In contrast to the economic upswing that characterizes Torres administration, Babauta had a poor economic record. He was the governor when the CNMI economy began to decline after more than 30 garment factories closed shop one after the other following the enactment of the General Agreement on Tariffs and Trade. The garment factories moved to nearby countries in Southeast Asia to take advantage of cheap labor and little oversight over alleged labor shenanigans that were rampant when they were operating on Saipan. Compared to Saipan, where they had to follow and comply with federal labor laws and other regulations, and frequent surprise visits from officials from the Occupational Safety and Health Administration, and the U.S. Labor and immigration.


Both gubernatorial candidates have their own shares of fame and shame, reflecting the tests of their leadership. Both carry credentials along with their own baggage that the CNMI voters have to weigh.


But Babauta’s diehard supporters — mostly former Republicans — say the former governor should be given a second chance. Babauta, then a Republican—lost his reelection bid to Benigno Fitial, who ran as an Independent in 2005.

Some observe that Babauta lacks the charisma of other popular CNMI politicians or the people skills to deal with various local and federal officials. But the supporters of the Babauta-Sablan ticket say their standard bearer won’t be working to please a certain group of people but would rather serve everyone, even those who would not vote for them.

And in contrast to Torres’ relatively fresh political experience, Babauta invokes his long years in the political arena and his experience in dealing with the feds. He was elected as the third CNMI Resident Representative in Washington D.C. in 1989. He took office in January 1990, succeeding Froilan Tenorio. He served as resident representative for three 4-year terms from January 1990 until leaving office in January 2002 to become governor.

Babauta's public service career began with his election to a four-year term as senator, serving in the Fifth and Sixth Northern Marianas Commonwealth Legislatures.

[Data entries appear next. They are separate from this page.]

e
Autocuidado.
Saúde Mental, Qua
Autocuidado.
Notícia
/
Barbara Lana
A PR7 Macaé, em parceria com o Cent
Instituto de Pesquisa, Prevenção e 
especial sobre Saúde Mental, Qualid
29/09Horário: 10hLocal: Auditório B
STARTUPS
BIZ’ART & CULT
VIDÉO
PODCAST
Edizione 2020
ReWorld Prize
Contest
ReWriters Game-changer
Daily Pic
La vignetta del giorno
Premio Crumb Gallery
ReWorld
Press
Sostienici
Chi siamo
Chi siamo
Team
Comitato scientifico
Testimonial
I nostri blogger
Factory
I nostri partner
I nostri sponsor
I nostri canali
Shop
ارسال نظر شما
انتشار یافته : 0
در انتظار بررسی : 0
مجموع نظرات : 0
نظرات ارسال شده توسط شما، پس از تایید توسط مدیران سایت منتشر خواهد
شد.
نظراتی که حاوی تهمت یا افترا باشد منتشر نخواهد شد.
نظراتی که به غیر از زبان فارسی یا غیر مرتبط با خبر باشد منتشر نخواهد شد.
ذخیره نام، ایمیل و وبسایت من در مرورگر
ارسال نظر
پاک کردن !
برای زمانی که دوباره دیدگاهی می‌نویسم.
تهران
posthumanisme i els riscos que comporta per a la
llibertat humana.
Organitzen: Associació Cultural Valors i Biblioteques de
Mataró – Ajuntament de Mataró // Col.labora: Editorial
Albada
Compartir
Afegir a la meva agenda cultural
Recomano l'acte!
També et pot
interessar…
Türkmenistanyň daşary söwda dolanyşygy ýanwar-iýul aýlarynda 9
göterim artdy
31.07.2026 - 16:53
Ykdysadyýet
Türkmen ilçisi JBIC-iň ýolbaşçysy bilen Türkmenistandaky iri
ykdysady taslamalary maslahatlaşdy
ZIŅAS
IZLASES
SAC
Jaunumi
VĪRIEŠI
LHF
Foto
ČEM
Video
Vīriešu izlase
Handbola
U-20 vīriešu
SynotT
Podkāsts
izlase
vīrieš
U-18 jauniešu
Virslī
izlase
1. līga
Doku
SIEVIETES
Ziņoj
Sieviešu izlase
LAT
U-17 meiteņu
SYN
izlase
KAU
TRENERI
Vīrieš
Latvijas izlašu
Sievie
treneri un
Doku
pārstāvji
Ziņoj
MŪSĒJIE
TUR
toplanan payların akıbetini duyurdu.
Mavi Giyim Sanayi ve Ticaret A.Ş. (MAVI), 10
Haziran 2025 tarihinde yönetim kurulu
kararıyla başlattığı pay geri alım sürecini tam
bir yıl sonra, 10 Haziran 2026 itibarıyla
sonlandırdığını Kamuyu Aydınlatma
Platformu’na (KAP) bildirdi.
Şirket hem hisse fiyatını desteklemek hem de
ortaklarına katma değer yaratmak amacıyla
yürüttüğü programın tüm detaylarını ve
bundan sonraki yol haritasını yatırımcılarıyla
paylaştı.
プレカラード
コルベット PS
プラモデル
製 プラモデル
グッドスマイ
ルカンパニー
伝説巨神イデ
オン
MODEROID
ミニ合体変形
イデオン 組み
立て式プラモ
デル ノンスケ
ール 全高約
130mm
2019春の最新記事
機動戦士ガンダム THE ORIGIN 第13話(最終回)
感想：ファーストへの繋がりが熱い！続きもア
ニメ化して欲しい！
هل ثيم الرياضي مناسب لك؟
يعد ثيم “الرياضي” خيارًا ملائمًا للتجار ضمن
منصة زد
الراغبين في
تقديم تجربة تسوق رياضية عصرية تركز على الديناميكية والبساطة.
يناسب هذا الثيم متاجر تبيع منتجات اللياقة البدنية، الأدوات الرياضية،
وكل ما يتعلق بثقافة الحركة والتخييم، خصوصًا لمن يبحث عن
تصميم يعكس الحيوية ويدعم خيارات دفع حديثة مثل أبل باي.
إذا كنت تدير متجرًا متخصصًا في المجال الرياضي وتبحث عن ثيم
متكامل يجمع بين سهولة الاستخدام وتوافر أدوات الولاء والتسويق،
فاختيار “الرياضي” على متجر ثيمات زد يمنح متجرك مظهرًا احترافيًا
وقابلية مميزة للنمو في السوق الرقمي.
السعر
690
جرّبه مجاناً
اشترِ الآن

One of his notable accomplishments while serving as the resident representative in the nation’s capital was the CNMI’s inclusion in the Federal Communication Commission’s Telecommunication and Rate Integration program that provides domestic area code for the commonwealth.

CNMI voters would get to choose their next leaders on Nov. 6, between the GOP’s Torres-Palacios ticket that aims to continue the economic progress that the Commonwealth has gained in the past years or Babauta-Sablan Independent bets that touts experience and solutions to the problems that have plagued the community in the past.

The election is just less than six months away and one this is for sure it would get uglier as the race heats up where more than 30 seats are up for grabs. The CNMI community waits in bated breath.